##### Items
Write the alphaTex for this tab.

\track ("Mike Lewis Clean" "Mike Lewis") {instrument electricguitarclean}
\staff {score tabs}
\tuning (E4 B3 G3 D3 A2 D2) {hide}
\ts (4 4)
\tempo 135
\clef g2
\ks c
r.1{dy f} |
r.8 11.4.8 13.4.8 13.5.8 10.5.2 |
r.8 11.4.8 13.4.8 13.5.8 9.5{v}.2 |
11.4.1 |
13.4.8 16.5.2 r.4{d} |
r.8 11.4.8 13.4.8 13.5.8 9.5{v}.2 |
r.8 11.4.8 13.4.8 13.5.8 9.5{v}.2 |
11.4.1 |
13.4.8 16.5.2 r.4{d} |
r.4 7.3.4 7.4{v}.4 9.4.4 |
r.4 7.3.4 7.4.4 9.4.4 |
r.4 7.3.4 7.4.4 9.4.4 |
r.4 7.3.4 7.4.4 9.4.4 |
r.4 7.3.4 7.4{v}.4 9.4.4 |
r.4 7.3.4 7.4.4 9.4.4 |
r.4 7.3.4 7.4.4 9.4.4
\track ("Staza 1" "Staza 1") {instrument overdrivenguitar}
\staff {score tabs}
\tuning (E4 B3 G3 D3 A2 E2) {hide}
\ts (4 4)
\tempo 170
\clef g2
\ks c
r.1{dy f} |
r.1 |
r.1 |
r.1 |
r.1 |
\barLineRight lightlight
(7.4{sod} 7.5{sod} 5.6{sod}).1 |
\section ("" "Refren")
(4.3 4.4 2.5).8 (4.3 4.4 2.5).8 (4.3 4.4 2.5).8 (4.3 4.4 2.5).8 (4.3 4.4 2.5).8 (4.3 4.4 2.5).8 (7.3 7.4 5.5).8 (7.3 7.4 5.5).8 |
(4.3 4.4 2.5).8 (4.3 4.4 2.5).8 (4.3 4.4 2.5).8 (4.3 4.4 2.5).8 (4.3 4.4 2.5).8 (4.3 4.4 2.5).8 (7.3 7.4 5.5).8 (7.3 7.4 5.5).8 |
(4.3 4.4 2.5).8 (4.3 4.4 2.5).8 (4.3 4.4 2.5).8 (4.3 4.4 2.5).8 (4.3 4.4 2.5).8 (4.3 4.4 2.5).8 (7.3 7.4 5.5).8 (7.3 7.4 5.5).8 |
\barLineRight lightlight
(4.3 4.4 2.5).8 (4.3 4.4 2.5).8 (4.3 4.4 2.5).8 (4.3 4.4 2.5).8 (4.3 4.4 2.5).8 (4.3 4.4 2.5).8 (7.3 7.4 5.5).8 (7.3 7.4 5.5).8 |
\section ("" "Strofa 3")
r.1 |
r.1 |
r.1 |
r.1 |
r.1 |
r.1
##########
Please return every line of the records above that contains the string "tuning", treating uppercase and lowercase letters as distinct.

\tuning (E4 B3 G3 D3 A2 D2) {hide}
\tuning (E4 B3 G3 D3 A2 E2) {hide}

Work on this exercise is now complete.